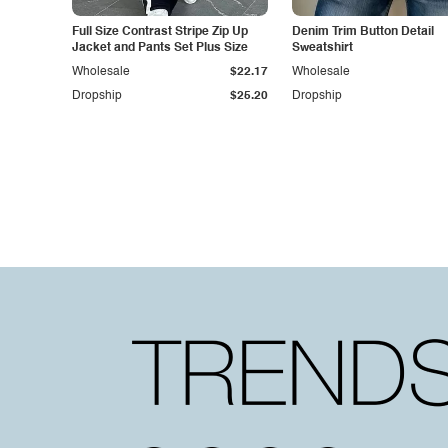
Full Size Contrast Stripe Zip Up
Denim Trim Button Detail
Jacket and Pants Set Plus Size
Sweatshirt
Wholesale
$22.17
Wholesale
Dropship
$25.20
Dropship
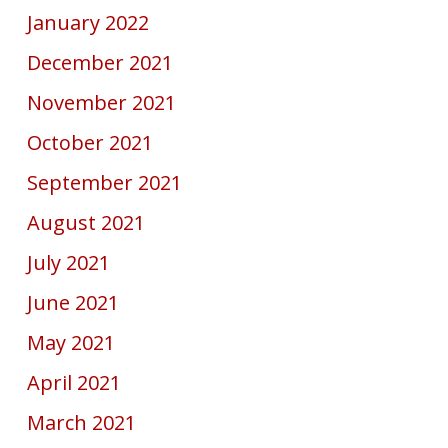
January 2022
December 2021
November 2021
October 2021
September 2021
August 2021
July 2021
June 2021
May 2021
April 2021
March 2021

★ ★ ★ ★ ★

▶ WHAT TO PRODUCE: Set down, word for word, every line from the line that holds "December 2021" to the end of the entries above, including both ends.

▶ RESULT OF THE EXERCISE:
December 2021
November 2021
October 2021
September 2021
August 2021
July 2021
June 2021
May 2021
April 2021
March 2021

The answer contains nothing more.